We visited a second museum, where we saw a complicated instrument called a shou, made of 17 bamboo pipes that is said to imitate the sound and shape of a phoenix ( It sounds sort of like a mini organ.

(The Japanese instrument called the shou).

(The first couple minutes of this video show you how the shou is played, and what it sounds like.)

I also saw tools made in the mokume gane fashion, which is a style of melding different kinds of metal together to look like wood. This style was invented by Denbei Shoami in the 17th century, and it usually includes soft metals such as gold, silver, copper, and various alloys ( Below is a beautiful jewelry box, but there were also bowls, vases, and even a matcha tea container and scoop. Incidentally, my mom and step-dad's wedding rings are also made in the mokume gane fashion.
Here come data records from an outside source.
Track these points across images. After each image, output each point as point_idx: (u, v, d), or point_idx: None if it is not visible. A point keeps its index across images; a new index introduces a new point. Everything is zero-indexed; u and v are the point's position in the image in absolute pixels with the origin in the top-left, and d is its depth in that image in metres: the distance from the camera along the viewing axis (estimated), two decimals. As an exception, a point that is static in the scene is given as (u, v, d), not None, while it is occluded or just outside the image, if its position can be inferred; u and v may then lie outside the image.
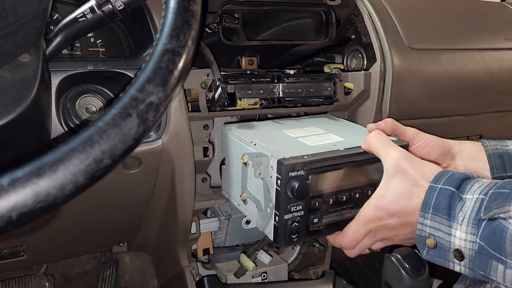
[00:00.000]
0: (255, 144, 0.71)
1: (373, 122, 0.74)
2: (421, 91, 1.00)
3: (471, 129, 1.15)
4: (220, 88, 0.79)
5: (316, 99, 0.92)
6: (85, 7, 0.60)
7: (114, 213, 0.90)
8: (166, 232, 0.96)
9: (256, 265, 0.97)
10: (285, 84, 0.87)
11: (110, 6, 0.59)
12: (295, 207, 0.64)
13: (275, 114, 1.04)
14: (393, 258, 0.61)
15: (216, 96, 0.79)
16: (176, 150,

(A mokume gane jewelry box. It looks like gold laminated wood.)

After the second museum, Justin and I wandered over the the sakura lined river that runs through Kakunodate. Although it was still cloudy, the white blossoms stretching over the water was breathtaking and tranquil. I think we were there during a cherry blossom festival, because next to the river was an array of stands. Justin and I bought some delicious meat kabobs, and watched school-age children dance in a nihon buyo performance. If you have read my post about Japanese traditional dancing, then you have seen these videos, but I'll post them again at the bottom.

(The sakura lined pathways above the river bed.)

(The sakura trees along the bank of the river.)

(Looking through blossoms.)

(Am I the kami of this beautiful tree? No just a delighted tourist!)

Kakunodate was beautiful and full of wonderful things to see. There were many shops I never got to visit, because before long we were all ushered back onto the bus to go home. I wish I could have stayed many hours more. Like Lake Tazawa, I hope to return to this lovely little town, untouched by time, and experience all its charms.

Have you ever been to Kakunodate or another town designed to preserve traditional culture? What did you think of it? Would you ever get a wedding ring made from woven metals? Do you think the shou sounds like a phoenix?

(Me by the pinkest cherry tree I saw my whole trip!)

(The young nihon buyo performers at the cherry blossom festival near the river.)